TASK OBJECTIVE:
Copy the data word for word, from its first line up to and including the line containing "v(110.27, -42) *".

========================================================================

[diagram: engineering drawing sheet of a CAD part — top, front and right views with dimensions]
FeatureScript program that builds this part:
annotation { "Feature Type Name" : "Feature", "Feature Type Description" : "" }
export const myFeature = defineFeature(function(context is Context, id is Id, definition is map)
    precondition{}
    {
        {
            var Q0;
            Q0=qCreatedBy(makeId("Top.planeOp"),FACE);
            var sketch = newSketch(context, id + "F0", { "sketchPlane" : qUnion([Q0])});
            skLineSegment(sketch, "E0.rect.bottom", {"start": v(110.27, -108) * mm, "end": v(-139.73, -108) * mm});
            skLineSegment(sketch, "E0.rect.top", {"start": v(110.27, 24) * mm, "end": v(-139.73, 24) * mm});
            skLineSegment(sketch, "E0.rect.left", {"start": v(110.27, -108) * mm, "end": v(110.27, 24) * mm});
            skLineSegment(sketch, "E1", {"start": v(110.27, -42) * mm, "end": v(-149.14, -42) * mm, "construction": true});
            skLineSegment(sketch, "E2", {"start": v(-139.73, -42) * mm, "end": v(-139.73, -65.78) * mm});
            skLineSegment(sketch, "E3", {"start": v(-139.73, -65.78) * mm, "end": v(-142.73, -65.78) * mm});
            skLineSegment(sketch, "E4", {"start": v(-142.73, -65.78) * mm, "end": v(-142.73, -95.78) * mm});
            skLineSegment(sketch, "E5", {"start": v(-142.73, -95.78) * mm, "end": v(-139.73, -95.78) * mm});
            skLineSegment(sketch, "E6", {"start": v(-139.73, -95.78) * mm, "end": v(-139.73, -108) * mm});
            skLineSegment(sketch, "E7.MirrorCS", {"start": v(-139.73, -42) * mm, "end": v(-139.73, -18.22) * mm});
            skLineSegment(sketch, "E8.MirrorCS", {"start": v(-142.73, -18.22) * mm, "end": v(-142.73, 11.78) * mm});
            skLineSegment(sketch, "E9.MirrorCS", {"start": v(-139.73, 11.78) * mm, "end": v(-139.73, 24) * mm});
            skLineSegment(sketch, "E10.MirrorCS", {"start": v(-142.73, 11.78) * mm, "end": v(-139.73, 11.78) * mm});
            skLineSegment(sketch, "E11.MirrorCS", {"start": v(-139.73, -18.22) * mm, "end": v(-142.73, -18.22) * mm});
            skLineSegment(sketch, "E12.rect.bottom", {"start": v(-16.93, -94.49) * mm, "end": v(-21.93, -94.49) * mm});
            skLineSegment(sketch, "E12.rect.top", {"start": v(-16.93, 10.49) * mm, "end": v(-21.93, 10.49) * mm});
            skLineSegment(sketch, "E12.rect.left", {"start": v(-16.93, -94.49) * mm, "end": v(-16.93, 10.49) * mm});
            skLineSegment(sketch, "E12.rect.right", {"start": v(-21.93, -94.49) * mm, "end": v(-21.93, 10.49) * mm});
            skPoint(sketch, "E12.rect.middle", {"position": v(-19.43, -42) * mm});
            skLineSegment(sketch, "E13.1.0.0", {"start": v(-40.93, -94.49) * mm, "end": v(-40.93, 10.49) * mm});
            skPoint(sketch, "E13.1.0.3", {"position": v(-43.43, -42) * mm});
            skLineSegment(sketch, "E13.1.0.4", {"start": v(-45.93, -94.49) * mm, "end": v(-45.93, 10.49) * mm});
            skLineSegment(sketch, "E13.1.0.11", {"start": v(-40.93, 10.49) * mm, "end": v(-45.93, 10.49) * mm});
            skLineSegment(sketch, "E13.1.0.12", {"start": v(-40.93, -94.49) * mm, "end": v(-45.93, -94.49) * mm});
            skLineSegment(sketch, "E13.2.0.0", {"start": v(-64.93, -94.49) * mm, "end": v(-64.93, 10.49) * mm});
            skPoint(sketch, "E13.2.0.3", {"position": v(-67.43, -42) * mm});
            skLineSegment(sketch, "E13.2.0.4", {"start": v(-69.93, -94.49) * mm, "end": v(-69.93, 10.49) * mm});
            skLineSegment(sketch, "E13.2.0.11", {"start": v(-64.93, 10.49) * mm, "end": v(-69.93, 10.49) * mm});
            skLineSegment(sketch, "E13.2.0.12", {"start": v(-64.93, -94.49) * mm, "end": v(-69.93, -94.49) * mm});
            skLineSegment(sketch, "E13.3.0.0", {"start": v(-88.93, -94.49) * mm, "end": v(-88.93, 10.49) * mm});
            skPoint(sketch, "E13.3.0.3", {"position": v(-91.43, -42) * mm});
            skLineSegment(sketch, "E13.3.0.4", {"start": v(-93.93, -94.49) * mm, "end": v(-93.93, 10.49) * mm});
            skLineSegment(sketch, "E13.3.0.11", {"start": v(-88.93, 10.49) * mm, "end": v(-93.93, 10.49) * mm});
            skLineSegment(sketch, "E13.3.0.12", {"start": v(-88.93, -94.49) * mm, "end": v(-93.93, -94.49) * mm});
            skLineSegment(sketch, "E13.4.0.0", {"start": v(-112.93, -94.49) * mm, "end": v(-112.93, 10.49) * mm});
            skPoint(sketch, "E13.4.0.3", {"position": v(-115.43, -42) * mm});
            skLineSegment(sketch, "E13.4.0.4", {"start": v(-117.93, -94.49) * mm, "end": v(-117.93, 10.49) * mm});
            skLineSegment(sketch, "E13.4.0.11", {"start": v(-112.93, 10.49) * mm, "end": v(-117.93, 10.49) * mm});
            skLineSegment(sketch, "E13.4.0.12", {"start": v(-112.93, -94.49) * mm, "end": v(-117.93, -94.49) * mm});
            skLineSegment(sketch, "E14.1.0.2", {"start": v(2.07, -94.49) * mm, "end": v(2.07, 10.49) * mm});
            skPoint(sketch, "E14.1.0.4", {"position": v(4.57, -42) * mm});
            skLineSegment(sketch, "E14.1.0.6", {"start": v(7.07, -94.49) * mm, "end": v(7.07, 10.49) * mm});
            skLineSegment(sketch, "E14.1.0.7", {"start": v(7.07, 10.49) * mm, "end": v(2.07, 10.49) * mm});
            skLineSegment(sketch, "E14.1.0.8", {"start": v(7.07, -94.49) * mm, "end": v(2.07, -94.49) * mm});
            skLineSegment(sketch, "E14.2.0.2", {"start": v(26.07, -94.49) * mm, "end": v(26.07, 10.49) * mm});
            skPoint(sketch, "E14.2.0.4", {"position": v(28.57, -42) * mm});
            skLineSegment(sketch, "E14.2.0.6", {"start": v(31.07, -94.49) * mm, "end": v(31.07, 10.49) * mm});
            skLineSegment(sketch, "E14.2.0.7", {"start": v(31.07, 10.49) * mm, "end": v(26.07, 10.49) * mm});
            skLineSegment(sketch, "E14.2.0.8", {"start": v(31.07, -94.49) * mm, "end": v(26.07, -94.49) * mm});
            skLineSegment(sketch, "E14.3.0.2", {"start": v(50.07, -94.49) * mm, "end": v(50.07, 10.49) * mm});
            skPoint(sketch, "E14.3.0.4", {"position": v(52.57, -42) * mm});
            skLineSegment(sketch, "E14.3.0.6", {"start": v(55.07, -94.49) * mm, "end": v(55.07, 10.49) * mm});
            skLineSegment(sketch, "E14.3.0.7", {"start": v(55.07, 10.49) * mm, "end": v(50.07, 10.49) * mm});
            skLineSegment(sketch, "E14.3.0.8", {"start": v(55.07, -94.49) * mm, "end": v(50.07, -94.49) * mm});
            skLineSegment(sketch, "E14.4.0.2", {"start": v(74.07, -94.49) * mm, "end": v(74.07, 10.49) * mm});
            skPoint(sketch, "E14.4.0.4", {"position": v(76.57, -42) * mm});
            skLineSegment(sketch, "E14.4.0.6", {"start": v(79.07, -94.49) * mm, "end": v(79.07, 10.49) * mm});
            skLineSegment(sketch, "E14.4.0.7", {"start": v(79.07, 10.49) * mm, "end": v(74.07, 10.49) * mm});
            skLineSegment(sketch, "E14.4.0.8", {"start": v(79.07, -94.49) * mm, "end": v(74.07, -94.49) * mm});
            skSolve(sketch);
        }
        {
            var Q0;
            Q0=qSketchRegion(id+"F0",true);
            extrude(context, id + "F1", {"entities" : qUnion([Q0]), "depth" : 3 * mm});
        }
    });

========================================================================

WORKED SOLUTION:
[diagram: engineering drawing sheet of a CAD part — top, front and right views with dimensions]
FeatureScript program that builds this part:
annotation { "Feature Type Name" : "Feature", "Feature Type Description" : "" }
export const myFeature = defineFeature(function(context is Context, id is Id, definition is map)
    precondition{}
    {
        {
            var Q0;
            Q0=qCreatedBy(makeId("Top.planeOp"),FACE);
            var sketch = newSketch(context, id + "F0", { "sketchPlane" : qUnion([Q0])});
            skLineSegment(sketch, "E0.rect.bottom", {"start": v(110.27, -108) * mm, "end": v(-139.73, -108) * mm});
            skLineSegment(sketch, "E0.rect.top", {"start": v(110.27, 24) * mm, "end": v(-139.73, 24) * mm});
            skLineSegment(sketch, "E0.rect.left", {"start": v(110.27, -108) * mm, "end": v(110.27, 24) * mm});
            skLineSegment(sketch, "E1", {"start": v(110.27, -42) * mm, "end": v(-149.14, -42) * mm, "construction": true});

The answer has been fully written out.